With that in mind, we can look at a few distributions, which adds a wrinkle / complication here. The "would be" inclusions "exceed threshold count" is shifted ever so slightly to the right. However, at least preliminarily, I'm not sure how big of an impact this has.
These distributions will be in a research notebook posted soon.
In re "the next 10%" -- there are a few indicators for which there appear to be disadvantaged tracts in the next 10% (e.g., diabetes, pm2.5), but the point remains that MOST tracts are already included.
In addition, we can also look at "share already flagged" and it's universally quite high.

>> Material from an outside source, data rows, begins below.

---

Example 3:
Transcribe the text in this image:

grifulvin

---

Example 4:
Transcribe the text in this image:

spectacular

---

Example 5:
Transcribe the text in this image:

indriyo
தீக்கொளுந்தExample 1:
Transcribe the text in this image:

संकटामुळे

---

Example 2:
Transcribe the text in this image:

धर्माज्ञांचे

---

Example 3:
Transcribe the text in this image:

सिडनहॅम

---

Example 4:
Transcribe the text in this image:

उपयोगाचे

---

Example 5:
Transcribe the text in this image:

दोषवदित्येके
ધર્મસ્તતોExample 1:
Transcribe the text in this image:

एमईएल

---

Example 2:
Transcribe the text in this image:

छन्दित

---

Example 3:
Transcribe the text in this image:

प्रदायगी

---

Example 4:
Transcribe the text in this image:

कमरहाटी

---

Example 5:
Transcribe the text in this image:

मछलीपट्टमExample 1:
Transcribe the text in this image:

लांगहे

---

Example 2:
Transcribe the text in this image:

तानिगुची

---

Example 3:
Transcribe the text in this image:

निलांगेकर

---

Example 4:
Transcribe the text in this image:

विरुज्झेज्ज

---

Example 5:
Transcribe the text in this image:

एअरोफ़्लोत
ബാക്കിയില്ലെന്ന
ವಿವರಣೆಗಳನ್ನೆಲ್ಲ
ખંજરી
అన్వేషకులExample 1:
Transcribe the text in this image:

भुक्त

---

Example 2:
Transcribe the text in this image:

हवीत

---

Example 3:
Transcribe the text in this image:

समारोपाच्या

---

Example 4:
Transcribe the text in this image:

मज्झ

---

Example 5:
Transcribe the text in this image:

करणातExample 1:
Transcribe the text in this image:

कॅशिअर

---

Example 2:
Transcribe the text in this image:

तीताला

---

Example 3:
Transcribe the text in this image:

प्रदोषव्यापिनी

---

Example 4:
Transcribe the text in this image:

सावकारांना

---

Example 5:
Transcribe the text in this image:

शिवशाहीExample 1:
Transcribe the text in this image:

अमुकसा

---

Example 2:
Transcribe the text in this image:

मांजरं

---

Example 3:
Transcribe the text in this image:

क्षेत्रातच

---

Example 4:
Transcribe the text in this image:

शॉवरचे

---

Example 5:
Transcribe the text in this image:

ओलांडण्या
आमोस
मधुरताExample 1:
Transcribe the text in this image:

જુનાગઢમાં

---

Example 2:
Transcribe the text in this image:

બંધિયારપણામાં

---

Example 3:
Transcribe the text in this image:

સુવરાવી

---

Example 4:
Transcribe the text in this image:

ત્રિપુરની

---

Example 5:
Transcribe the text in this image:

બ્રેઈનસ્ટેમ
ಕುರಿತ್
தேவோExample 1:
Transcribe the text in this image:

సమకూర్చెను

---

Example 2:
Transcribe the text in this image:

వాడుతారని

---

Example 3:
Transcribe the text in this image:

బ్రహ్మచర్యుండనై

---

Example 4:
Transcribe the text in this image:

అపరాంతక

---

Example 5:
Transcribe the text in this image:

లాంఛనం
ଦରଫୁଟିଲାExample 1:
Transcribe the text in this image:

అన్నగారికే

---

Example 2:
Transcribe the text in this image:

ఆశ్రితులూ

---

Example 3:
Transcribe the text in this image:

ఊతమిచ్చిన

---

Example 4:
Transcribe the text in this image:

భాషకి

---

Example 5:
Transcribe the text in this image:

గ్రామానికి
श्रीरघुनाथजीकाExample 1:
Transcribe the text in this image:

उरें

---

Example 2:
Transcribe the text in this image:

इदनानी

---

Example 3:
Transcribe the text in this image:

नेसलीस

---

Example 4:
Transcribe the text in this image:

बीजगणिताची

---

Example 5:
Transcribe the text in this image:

Even most rudimentary scales for totaling categories on average better reflect metrics of underlying disadvantage. Consider graph below -- blue line is adjusted as: sum(category in territory / count positive for category) * max(new sum) / max (straight sum).
This regression suggests that even this basic new sum may better represent underlying burden.
We are going to consider this in a few ways:
In addition, we might want to consider how the "next" group would be included. How would these correlations shift under other thresholds? How does jaccard similarity change over different cuts of the data.
CEQ's intern Gianna has started to look a little bit at correlation between individual indicators. I am interested in continuing this work.